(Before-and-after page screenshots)
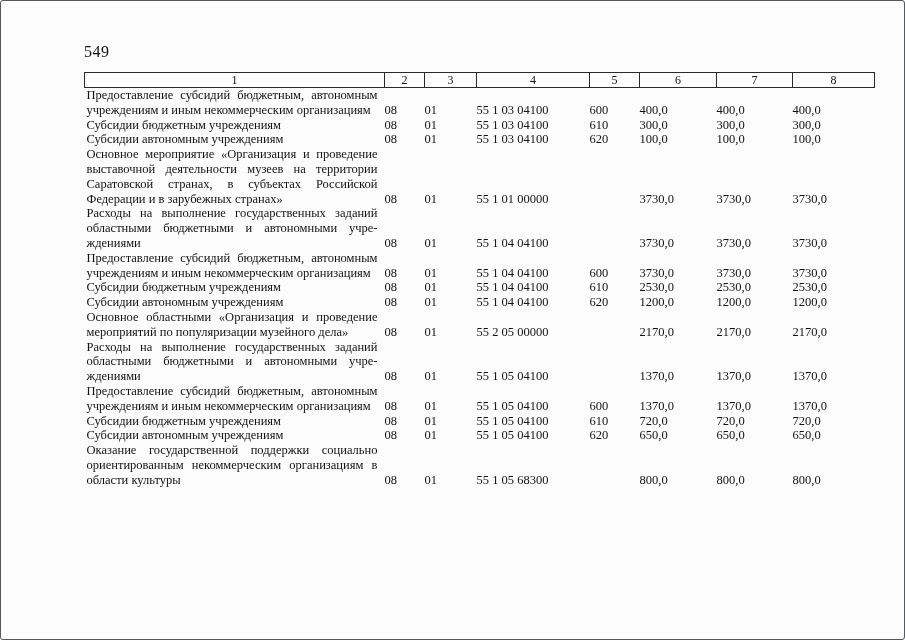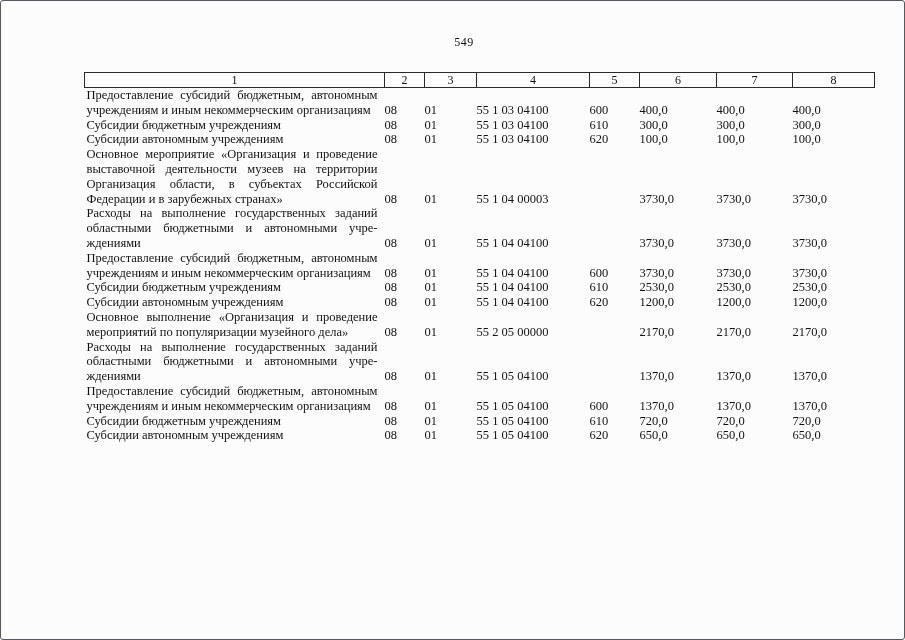--- a/index.html
+++ b/index.html
@@ -18,25 +18,24 @@
   .sheet {
     position: absolute;
     inset: 0;
     border: 1px solid #55585c;
     border-radius: 3px;
     box-sizing: border-box;
     background: transparent;
   }
   .page-number {
     position: absolute;
-    top: 35px;
+    top: 43px;
     left: 84px;
     width: 760px;
-    text-align: center;
-    font-size: 12px;
+    font-size: 16px;
     letter-spacing: 0.5px;
   }
   table.budget {
     position: absolute;
     top: 72px;
     left: 84px;
     width: 790px;
     border-collapse: collapse;
     table-layout: fixed;
   }
@@ -132,24 +131,24 @@
         <td class="col-name">Субсидии автономным учреждениям</td>
         <td class="col-c2">08</td>
         <td class="col-c3">01</td>
         <td class="col-c4">55 1 03 04100</td>
         <td class="col-c5">620</td>
         <td class="col-c6">100,0</td>
         <td class="col-c7">100,0</td>
         <td class="col-c8">100,0</td>
       </tr>
       <tr>
-        <td class="col-name">Основное мероприятие «Организация и проведе­ние выставочной деятельности музеев на террито­рии Организация области, в субъектах Российской Федерации и в зарубежных странах»</td>
-        <td class="col-c2">08</td>
-        <td class="col-c3">01</td>
-        <td class="col-c4">55 1 04 00003</td>
+        <td class="col-name">Основное мероприятие «Организация и проведе­ние выставочной деятельности музеев на террито­рии Саратовской странах, в субъектах Российской Федерации и в зарубежных странах»</td>
+        <td class="col-c2">08</td>
+        <td class="col-c3">01</td>
+        <td class="col-c4">55 1 01 00000</td>
         <td class="col-c5"></td>
         <td class="col-c6">3730,0</td>
         <td class="col-c7">3730,0</td>
         <td class="col-c8">3730,0</td>
       </tr>
       <tr>
         <td class="col-name">Расходы на выполнение государственных заданий областными бюджетными и автономными учре­ждениями</td>
         <td class="col-c2">08</td>
         <td class="col-c3">01</td>
         <td class="col-c4">55 1 04 04100</td>
@@ -182,21 +181,21 @@
         <td class="col-name">Субсидии автономным учреждениям</td>
         <td class="col-c2">08</td>
         <td class="col-c3">01</td>
         <td class="col-c4">55 1 04 04100</td>
         <td class="col-c5">620</td>
         <td class="col-c6">1200,0</td>
         <td class="col-c7">1200,0</td>
         <td class="col-c8">1200,0</td>
       </tr>
       <tr>
-        <td class="col-name">Основное выполнение «Организация и проведе­ние мероприятий по популяризации музейного де­ла»</td>
+        <td class="col-name">Основное областными «Организация и проведе­ние мероприятий по популяризации музейного де­ла»</td>
         <td class="col-c2">08</td>
         <td class="col-c3">01</td>
         <td class="col-c4">55 2 05 00000</td>
         <td class="col-c5"></td>
         <td class="col-c6">2170,0</td>
         <td class="col-c7">2170,0</td>
         <td class="col-c8">2170,0</td>
       </tr>
       <tr>
         <td class="col-name">Расходы на выполнение государственных заданий областными бюджетными и автономными учре­ждениями</td>
@@ -231,14 +230,24 @@
       <tr>
         <td class="col-name">Субсидии автономным учреждениям</td>
         <td class="col-c2">08</td>
         <td class="col-c3">01</td>
         <td class="col-c4">55 1 05 04100</td>
         <td class="col-c5">620</td>
         <td class="col-c6">650,0</td>
         <td class="col-c7">650,0</td>
         <td class="col-c8">650,0</td>
       </tr>
+      <tr>
+        <td class="col-name">Оказание государственной поддержки социально ориентированным некоммерческим организациям в области культуры</td>
+        <td class="col-c2">08</td>
+        <td class="col-c3">01</td>
+        <td class="col-c4">55 1 05 68300</td>
+        <td class="col-c5"></td>
+        <td class="col-c6">800,0</td>
+        <td class="col-c7">800,0</td>
+        <td class="col-c8">800,0</td>
+      </tr>
     </tbody>
 </table>
 
 </body></html>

## TASK BRIEF
The records above need to be copied exactly, though not their pictures.

## YOUR RESPONSE
--- a/index.html
+++ b/index.html
@@ -18,25 +18,24 @@
   .sheet {
     position: absolute;
     inset: 0;
     border: 1px solid #55585c;
     border-radius: 3px;
     box-sizing: border-box;
     background: transparent;
   }
   .page-number {
     position: absolute;
-    top: 35px;
+    top: 43px;
     left: 84px;
     width: 760px;
-    text-align: center;
-    font-size: 12px;
+    font-size: 16px;
     letter-spacing: 0.5px;
   }
   table.budget {
     position: absolute;
     top: 72px;
     left: 84px;
     width: 790px;
     border-collapse: collapse;
     table-layout: fixed;
   }
@@ -132,24 +131,24 @@
         <td class="col-name">Субсидии автономным учреждениям</td>
         <td class="col-c2">08</td>
         <td class="col-c3">01</td>
         <td class="col-c4">55 1 03 04100</td>
         <td class="col-c5">620</td>
         <td class="col-c6">100,0</td>
         <td class="col-c7">100,0</td>
         <td class="col-c8">100,0</td>
       </tr>
       <tr>
-        <td class="col-name">Основное мероприятие «Организация и проведе­ние выставочной деятельности музеев на террито­рии Организация области, в субъектах Российской Федерации и в зарубежных странах»</td>
-        <td class="col-c2">08</td>
-        <td class="col-c3">01</td>
-        <td class="col-c4">55 1 04 00003</td>
+        <td class="col-name">Основное мероприятие «Организация и проведе­ние выставочной деятельности музеев на террито­рии Саратовской странах, в субъектах Российской Федерации и в зарубежных странах»</td>
+        <td class="col-c2">08</td>
+        <td class="col-c3">01</td>
+        <td class="col-c4">55 1 01 00000</td>
         <td class="col-c5"></td>
         <td class="col-c6">3730,0</td>
         <td class="col-c7">3730,0</td>
         <td class="col-c8">3730,0</td>
       </tr>
       <tr>
         <td class="col-name">Расходы на выполнение государственных заданий областными бюджетными и автономными учре­ждениями</td>
         <td class="col-c2">08</td>
         <td class="col-c3">01</td>
         <td class="col-c4">55 1 04 04100</td>
@@ -182,21 +181,21 @@
         <td class="col-name">Субсидии автономным учреждениям</td>
         <td class="col-c2">08</td>
         <td class="col-c3">01</td>
         <td class="col-c4">55 1 04 04100</td>
         <td class="col-c5">620</td>
         <td class="col-c6">1200,0</td>
         <td class="col-c7">1200,0</td>
         <td class="col-c8">1200,0</td>
       </tr>
       <tr>
-        <td class="col-name">Основное выполнение «Организация и проведе­ние мероприятий по популяризации музейного де­ла»</td>
+        <td class="col-name">Основное областными «Организация и проведе­ние мероприятий по популяризации музейного де­ла»</td>
         <td class="col-c2">08</td>
         <td class="col-c3">01</td>
         <td class="col-c4">55 2 05 00000</td>
         <td class="col-c5"></td>
         <td class="col-c6">2170,0</td>
         <td class="col-c7">2170,0</td>
         <td class="col-c8">2170,0</td>
       </tr>
       <tr>
         <td class="col-name">Расходы на выполнение государственных заданий областными бюджетными и автономными учре­ждениями</td>
@@ -231,14 +230,24 @@
       <tr>
         <td class="col-name">Субсидии автономным учреждениям</td>
         <td class="col-c2">08</td>
         <td class="col-c3">01</td>
         <td class="col-c4">55 1 05 04100</td>
         <td class="col-c5">620</td>
         <td class="col-c6">650,0</td>
         <td class="col-c7">650,0</td>
         <td class="col-c8">650,0</td>
       </tr>
+      <tr>
+        <td class="col-name">Оказание государственной поддержки социально ориентированным некоммерческим организациям в области культуры</td>
+        <td class="col-c2">08</td>
+        <td class="col-c3">01</td>
+        <td class="col-c4">55 1 05 68300</td>
+        <td class="col-c5"></td>
+        <td class="col-c6">800,0</td>
+        <td class="col-c7">800,0</td>
+        <td class="col-c8">800,0</td>
+      </tr>
     </tbody>
 </table>
 
 </body></html>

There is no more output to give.